Mais, à l’intérieur de ce régime général de soutien, la presse d’information politique et générale (IPG) bénéficie d’aides supplémentaires : tarif postal encore plus favorable, aide au portage (presse sportive quotidienne aussi), avantages fiscaux (5), aides aux publications à faibles ressources, … Les critères à remplir pour bénéficier du statut IPG ne sont pas strictement identiques selon les différents dispositifs d’aides, mais généralement la condition principale est de consacrer la majorité de la surface rédactionnelle à des informations politiques et générales relatives à l’actualité dépassant les préoccupations d’une catégorie particulière de lecteurs (6). D’après la CPPAP, 412 titres imprimés relèvent du statut IPG (soit environ 6 % de tous les titres) mais son site web n’indique pas le nombre de SPEL (presse en ligne) bénéficiant de ce statut. Les grands quotidiens nationaux – presque tous d’IPG – étant en plus, depuis une quinzaine d’années, les principaux bénéficiaires des subventions à la réforme des imprimeries de presse et du réseau de distribution, il est clair que la presse IPG (incluant aussi les quotidiens régionaux ou locaux et certains magazines) est beaucoup plus aidée que les autres.
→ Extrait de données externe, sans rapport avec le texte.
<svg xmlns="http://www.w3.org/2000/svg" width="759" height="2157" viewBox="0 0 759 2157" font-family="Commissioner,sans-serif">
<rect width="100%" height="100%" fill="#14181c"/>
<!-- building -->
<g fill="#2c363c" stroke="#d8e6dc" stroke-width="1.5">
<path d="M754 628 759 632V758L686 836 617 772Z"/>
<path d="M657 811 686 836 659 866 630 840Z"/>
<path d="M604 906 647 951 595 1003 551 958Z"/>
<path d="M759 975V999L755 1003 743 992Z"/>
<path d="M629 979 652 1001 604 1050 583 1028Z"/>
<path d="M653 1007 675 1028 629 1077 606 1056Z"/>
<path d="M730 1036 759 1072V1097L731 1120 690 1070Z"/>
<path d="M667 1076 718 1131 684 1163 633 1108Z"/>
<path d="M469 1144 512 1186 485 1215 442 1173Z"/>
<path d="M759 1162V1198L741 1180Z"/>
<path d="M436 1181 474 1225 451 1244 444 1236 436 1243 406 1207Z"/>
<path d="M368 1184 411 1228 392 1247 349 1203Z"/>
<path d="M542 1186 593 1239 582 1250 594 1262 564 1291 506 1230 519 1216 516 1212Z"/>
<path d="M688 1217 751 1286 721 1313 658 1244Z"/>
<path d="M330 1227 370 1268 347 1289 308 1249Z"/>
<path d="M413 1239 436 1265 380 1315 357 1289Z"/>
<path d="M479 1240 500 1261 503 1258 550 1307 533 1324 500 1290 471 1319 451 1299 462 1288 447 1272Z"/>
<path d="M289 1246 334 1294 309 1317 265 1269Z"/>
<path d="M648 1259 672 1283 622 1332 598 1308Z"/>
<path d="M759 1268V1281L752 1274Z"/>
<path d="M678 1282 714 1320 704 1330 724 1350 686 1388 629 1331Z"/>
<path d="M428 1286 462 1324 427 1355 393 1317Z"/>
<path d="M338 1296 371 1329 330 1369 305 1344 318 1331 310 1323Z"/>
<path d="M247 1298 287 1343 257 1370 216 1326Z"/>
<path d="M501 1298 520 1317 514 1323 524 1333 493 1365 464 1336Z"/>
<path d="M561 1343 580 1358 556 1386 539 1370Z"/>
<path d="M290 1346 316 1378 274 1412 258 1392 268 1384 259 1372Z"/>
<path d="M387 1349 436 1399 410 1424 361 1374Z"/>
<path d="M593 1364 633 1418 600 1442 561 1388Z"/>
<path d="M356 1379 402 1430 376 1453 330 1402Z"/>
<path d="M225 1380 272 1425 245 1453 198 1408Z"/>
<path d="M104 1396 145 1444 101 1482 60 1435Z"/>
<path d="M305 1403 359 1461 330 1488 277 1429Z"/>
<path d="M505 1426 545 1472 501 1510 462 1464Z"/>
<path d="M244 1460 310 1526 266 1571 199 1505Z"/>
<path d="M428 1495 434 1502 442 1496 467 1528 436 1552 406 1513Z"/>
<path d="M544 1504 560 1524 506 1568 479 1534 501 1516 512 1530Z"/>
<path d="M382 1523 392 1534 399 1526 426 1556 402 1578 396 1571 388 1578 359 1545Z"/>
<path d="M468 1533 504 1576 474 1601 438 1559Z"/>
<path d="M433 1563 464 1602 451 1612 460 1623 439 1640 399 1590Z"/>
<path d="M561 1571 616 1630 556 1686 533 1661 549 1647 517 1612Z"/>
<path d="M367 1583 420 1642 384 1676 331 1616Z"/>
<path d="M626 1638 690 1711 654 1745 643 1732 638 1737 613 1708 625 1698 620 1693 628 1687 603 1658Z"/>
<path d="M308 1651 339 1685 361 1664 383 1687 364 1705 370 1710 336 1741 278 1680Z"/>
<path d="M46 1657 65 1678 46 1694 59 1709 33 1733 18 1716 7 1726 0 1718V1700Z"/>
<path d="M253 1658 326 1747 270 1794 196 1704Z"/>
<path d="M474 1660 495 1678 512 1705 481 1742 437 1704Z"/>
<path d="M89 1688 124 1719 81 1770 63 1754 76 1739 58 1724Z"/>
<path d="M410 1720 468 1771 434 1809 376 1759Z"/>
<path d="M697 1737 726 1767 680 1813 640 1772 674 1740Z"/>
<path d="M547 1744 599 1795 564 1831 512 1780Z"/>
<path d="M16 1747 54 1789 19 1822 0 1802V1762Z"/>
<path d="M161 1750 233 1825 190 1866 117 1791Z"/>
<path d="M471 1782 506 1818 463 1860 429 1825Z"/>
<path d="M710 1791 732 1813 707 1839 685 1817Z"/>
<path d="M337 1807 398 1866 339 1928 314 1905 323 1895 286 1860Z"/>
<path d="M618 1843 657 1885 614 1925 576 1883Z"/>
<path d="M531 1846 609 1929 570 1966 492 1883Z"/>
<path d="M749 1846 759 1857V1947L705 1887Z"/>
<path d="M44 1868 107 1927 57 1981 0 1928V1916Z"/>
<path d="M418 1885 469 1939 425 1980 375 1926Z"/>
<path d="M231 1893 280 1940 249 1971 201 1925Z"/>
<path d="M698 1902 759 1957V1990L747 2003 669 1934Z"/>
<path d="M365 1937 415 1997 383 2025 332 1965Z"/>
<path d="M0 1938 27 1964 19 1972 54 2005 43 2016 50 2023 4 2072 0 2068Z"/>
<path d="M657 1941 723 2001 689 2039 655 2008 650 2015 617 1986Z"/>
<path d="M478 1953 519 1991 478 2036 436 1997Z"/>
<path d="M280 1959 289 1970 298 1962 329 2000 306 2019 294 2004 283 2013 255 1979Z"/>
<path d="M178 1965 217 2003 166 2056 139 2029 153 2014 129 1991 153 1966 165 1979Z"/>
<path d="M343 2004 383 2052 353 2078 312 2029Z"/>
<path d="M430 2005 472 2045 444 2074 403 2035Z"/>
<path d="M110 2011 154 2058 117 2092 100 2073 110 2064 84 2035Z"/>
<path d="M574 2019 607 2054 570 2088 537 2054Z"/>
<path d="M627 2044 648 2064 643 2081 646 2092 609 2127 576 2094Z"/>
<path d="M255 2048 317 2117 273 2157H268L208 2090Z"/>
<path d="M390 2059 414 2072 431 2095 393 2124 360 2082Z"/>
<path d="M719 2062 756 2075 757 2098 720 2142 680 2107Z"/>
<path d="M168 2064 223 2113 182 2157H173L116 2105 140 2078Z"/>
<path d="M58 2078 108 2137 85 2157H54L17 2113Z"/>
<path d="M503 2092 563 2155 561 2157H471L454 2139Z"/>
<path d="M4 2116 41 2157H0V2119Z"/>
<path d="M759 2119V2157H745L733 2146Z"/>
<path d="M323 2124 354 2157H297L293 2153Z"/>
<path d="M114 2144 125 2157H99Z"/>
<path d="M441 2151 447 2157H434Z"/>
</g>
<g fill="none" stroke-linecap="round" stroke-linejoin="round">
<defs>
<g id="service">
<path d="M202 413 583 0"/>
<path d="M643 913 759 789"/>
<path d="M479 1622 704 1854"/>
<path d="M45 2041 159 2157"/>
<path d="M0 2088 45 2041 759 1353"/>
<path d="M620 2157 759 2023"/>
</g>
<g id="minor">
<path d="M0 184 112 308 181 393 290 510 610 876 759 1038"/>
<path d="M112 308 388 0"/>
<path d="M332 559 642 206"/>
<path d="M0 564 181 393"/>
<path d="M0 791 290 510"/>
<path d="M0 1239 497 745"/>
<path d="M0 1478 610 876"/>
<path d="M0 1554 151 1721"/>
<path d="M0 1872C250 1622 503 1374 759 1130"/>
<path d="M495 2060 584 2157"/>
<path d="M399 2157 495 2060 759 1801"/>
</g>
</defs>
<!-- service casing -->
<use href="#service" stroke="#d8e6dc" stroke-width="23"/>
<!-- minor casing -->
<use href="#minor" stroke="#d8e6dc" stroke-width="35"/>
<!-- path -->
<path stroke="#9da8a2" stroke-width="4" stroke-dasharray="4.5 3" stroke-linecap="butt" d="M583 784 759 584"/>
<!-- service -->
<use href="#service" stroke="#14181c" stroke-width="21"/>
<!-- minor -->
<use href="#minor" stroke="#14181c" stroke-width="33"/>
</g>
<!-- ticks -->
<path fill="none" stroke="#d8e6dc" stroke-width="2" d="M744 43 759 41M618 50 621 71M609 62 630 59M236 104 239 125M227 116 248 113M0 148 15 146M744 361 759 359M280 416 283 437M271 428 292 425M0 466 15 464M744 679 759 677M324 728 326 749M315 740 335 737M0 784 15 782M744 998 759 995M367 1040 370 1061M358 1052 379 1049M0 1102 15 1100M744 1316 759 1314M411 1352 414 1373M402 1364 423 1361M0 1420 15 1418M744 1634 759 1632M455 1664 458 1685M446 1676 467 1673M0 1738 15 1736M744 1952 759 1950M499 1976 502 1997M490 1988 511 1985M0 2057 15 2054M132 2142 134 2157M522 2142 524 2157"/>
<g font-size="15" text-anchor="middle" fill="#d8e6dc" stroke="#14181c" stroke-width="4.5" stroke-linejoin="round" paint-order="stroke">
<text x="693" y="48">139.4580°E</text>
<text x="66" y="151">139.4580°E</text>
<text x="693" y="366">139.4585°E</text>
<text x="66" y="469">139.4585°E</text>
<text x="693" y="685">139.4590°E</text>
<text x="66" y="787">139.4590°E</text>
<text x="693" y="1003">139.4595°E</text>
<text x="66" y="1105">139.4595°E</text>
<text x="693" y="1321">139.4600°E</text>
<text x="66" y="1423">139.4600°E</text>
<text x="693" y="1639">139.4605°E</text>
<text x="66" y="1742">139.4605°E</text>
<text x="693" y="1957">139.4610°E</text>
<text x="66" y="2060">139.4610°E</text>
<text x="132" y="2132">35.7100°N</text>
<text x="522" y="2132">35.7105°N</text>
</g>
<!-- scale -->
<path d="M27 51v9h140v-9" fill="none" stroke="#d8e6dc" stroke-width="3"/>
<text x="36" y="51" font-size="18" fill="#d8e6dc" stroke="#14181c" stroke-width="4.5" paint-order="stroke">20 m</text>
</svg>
L’objectif poursuivi est le pluralisme et l’indépendance de la presse, mais au profit d’une information politique, afin que tous les Français puissent accéder régulièrement – dans des conditions de prix raisonnables, et malgré les difficultés économiques du secteur – à un contenu informatif et éditorial susceptible de les éclairer dans leurs choix de citoyens. Le statut IPG – dont la définition est consacrée législativement pour la première fois dans la loi de 2019 portant réforme de la distribution (7) – s’étend d’ailleurs au-delà des seuls avantages d’aides publiques renforcées. Dans le sens des contraintes, il comprend des limites à la concentration. Dans le sens des privilèges, il donne un droit absolu d’accès au réseau physique de distribution dans les quantités déterminées par les éditeurs. Pour autant, ce statut soulève plusieurs questions juridiques.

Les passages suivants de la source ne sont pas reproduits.